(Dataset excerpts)
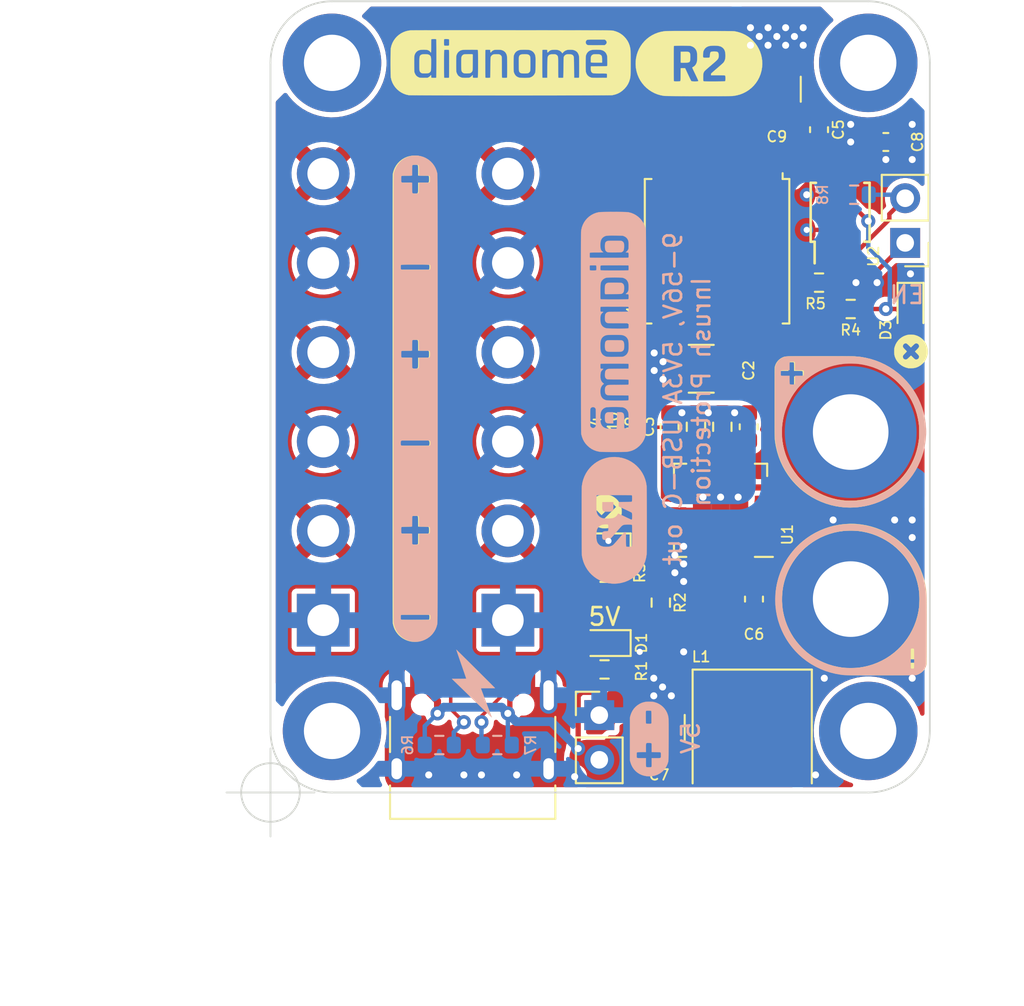
<source format=kicad_pcb>
(kicad_pcb (version 20211014) (generator pcbnew)

  (general
    (thickness 1.6)
  )

  (paper "A4")
  (layers
    (0 "F.Cu" signal)
    (31 "B.Cu" signal)
    (32 "B.Adhes" user "B.Adhesive")
    (33 "F.Adhes" user "F.Adhesive")
    (34 "B.Paste" user)
    (35 "F.Paste" user)
    (36 "B.SilkS" user "B.Silkscreen")
    (37 "F.SilkS" user "F.Silkscreen")
    (38 "B.Mask" user)
    (39 "F.Mask" user)
    (40 "Dwgs.User" user "User.Drawings")
    (41 "Cmts.User" user "User.Comments")
    (42 "Eco1.User" user "User.Eco1")
    (43 "Eco2.User" user "User.Eco2")
    (44 "Edge.Cuts" user)
    (45 "Margin" user)
    (46 "B.CrtYd" user "B.Courtyard")
    (47 "F.CrtYd" user "F.Courtyard")
    (48 "B.Fab" user)
    (49 "F.Fab" user)
    (50 "User.1" user)
    (51 "User.2" user)
    (52 "User.3" user)
    (53 "User.4" user)
    (54 "User.5" user)
    (55 "User.6" user)
    (56 "User.7" user)
    (57 "User.8" user)
    (58 "User.9" user)
  )

  (setup
    (stackup
      (layer "F.SilkS" (type "Top Silk Screen"))
      (layer "F.Paste" (type "Top Solder Paste"))
      (layer "F.Mask" (type "Top Solder Mask") (thickness 0.01))
      (layer "F.Cu" (type "copper") (thickness 0.035))
      (layer "dielectric 1" (type "core") (thickness 1.51) (material "FR4") (epsilon_r 4.5) (loss_tangent 0.02))
      (layer "B.Cu" (type "copper") (thickness 0.035))
      (layer "B.Mask" (type "Bottom Solder Mask") (thickness 0.01))
      (layer "B.Paste" (type "Bottom Solder Paste"))
      (layer "B.SilkS" (type "Bottom Silk Screen"))
      (copper_finish "None")
      (dielectric_constraints no)
    )
    (pad_to_mask_clearance 0)
    (aux_axis_origin 92.5 79)
    (pcbplotparams
      (layerselection 0x00010fc_ffffffff)
      (disableapertmacros false)
      (usegerberextensions false)
      (usegerberattributes true)
      (usegerberadvancedattributes true)
      (creategerberjobfile true)
      (svguseinch false)
      (svgprecision 6)
      (excludeedgelayer true)
      (plotframeref false)
      (viasonmask false)
      (mode 1)
      (useauxorigin false)
      (hpglpennumber 1)
      (hpglpenspeed 20)
      (hpglpendiameter 15.000000)
      (dxfpolygonmode true)
      (dxfimperialunits true)
      (dxfusepcbnewfont true)
      (psnegative false)
      (psa4output false)
      (plotreference true)
      (plotvalue true)
      (plotinvisibletext false)
      (sketchpadsonfab false)
      (subtractmaskfromsilk false)
      (outputformat 1)
      (mirror false)
      (drillshape 0)
      (scaleselection 1)
      (outputdirectory "CAMOutputs/")
    )
  )

  (net 0 "")
  (net 1 "GND")
  (net 2 "VDD")
  (net 3 "Net-(C3-Pad1)")
  (net 4 "GNDA")
  (net 5 "Net-(C4-Pad1)")
  (net 6 "Net-(C6-Pad1)")
  (net 7 "LX")
  (net 8 "+5V")
  (net 9 "Net-(D1-Pad2)")
  (net 10 "Net-(D2-Pad2)")
  (net 11 "VSS")
  (net 12 "Net-(R2-Pad2)")
  (net 13 "Net-(R10-Pad2)")
  (net 14 "unconnected-(U1-Pad5)")
  (net 15 "unconnected-(U1-Pad6)")
  (net 16 "unconnected-(U1-Pad8)")
  (net 17 "unconnected-(U1-Pad11)")
  (net 18 "unconnected-(J2-PadA6)")
  (net 19 "Net-(J2-PadA5)")
  (net 20 "unconnected-(J2-PadA8)")
  (net 21 "unconnected-(J2-PadB6)")
  (net 22 "unconnected-(J2-PadA7)")
  (net 23 "unconnected-(J2-PadB7)")
  (net 24 "Net-(J2-PadB5)")
  (net 25 "unconnected-(J2-PadB8)")
  (net 26 "Net-(C5-Pad1)")
  (net 27 "Net-(C8-Pad1)")
  (net 28 "PSTATUS")
  (net 29 "Net-(R5-Pad2)")
  (net 30 "PEN")

  (footprint "Capacitor_SMD:C_1210_3225Metric" (layer "F.Cu") (at 114.7 75.3 90))

  (footprint "MountingHole:MountingHole_3.2mm_M3_DIN965_Pad" (layer "F.Cu") (at 96 75.5))

  (footprint "Resistor_SMD:R_0603_1608Metric" (layer "F.Cu") (at 125.5 51.5))

  (footprint "MountingHole:MountingHole_3.2mm_M3_DIN965_Pad" (layer "F.Cu") (at 126.5 37.5))

  (footprint "graphics:logo" (layer "F.Cu") (at 112.750845 43.488555))

  (footprint "Capacitor_SMD:C_0603_1608Metric" (layer "F.Cu") (at 119.7 58.2 90))

  (footprint "Resistor_SMD:R_0603_1608Metric" (layer "F.Cu") (at 111.5 66.5 180))

  (footprint "Capacitor_SMD:C_0603_1608Metric" (layer "F.Cu") (at 127.5 42))

  (footprint "LED_SMD:LED_0603_1608Metric" (layer "F.Cu") (at 111.5 65 180))

  (footprint "Package_TO_SOT_SMD:PQFN_8x8" (layer "F.Cu") (at 117.9 48.215 -90))

  (footprint "Valve:ttt" (layer "F.Cu") (at 125.5 58.5))

  (footprint "Capacitor_SMD:C_0603_1608Metric" (layer "F.Cu") (at 120 68 -90))

  (footprint "TerminalBlock:TerminalBlock_bornier-6_P5.08mm" (layer "F.Cu") (at 106 69.2 90))

  (footprint "graphics:plus" (layer "F.Cu") (at 125.71483 59.217427))

  (footprint "Resistor_SMD:R_0603_1608Metric" (layer "F.Cu") (at 123.7 50))

  (footprint "MountingHole:MountingHole_3.2mm_M3_DIN965_Pad" (layer "F.Cu") (at 126.5 75.5))

  (footprint "graphics:pol_multi" (layer "F.Cu") (at 100.451509 56.233852 -90))

  (footprint "Inductor_SMD:L_Coilcraft_XAL60xx_6.36x6.56mm" (layer "F.Cu") (at 119.9 75.3 -90))

  (footprint "graphics:fault" (layer "F.Cu") (at 128.6 53.4))

  (footprint "graphics:ok" (layer "F.Cu") (at 110.7 62.6))

  (footprint "TerminalBlock:TerminalBlock_bornier-6_P5.08mm" (layer "F.Cu") (at 95.5 69.2 90))

  (footprint "Resistor_SMD:R_0603_1608Metric" (layer "F.Cu") (at 111.5 72 180))

  (footprint "MountingHole:MountingHole_4.3mm_M4_DIN965_Pad_TopBottom" (layer "F.Cu") (at 125.5 68))

  (footprint "Capacitor_SMD:C_0603_1608Metric" (layer "F.Cu") (at 115.2 58.2 90))

  (footprint "Connector_PinHeader_2.54mm:PinHeader_1x02_P2.54mm_Vertical" (layer "F.Cu") (at 111.2 74.6))

  (footprint "Resistor_SMD:R_0603_1608Metric" (layer "F.Cu") (at 118.2 58.2 90))

  (footprint "Connector_USB:USB_C_Receptacle_HRO_TYPE-C-31-M-12" (layer "F.Cu") (at 104 76.6))

  (footprint "Connector_PinHeader_2.54mm:PinHeader_1x02_P2.54mm_Vertical" (layer "F.Cu") (at 128.6 47.74 180))

  (footprint "LED_SMD:LED_0603_1608Metric" (layer "F.Cu") (at 111.5 70.5 180))

  (footprint "Capacitor_SMD:C_1210_3225Metric" (layer "F.Cu") (at 121.3 39 90))

  (footprint "Resistor_SMD:R_0603_1608Metric" (layer "F.Cu") (at 114.7 68.2 90))

  (footprint "MountingHole:MountingHole_3.2mm_M3_DIN965_Pad" (layer "F.Cu") (at 96 37.5))

  (footprint "LED_SMD:LED_0603_1608Metric" (layer "F.Cu")
    (tedit 5F68FEF1) (tstamp cc7d22f8-d166-4cfb-9c28-c7721057e6a5)
    (at 128.9 51.5 -90)
    (descr "LED SMD 0603 (1608 Metric), square (rectangular) end terminal, IPC_7351 nominal, (Body size source: http://www.tortai-tech.com/upload/download/2011102023233369053.pdf), generated with kicad-footprint-generator")
    (tags "LED")
    (property "Sheetfile" "Dianome.kicad_sch")
    (property "Sheetname" "")
    (path "/7b845be9-8db7-4895-acf5-afd13d934940")
    (attr smd)
    (fp_text reference "D3" (at 1.2 1.4 -90) (layer "F.SilkS")
      (effects (font (size 0.6 0.6) (thickness 0.1)))
      (tstamp 58254c8c-dd6c-43f0-b52f-630f028437de)
    )
    (fp_text value "LED_RED" (at 0 1.43 90) (layer "F.Fab")
      (effects (font (size 1 
... [493686 chars truncated]
</source>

**REQUIREMENT:** From the entries, copy every line in which the string "generator" can be found.

**SOLVED EXERCISE:**
(kicad_pcb (version 20211014) (generator pcbnew)
    (descr "LED SMD 0603 (1608 Metric), square (rectangular) end terminal, IPC_7351 nominal, (Body size source: http://www.tortai-tech.com/upload/download/2011102023233369053.pdf), generated with kicad-footprint-generator")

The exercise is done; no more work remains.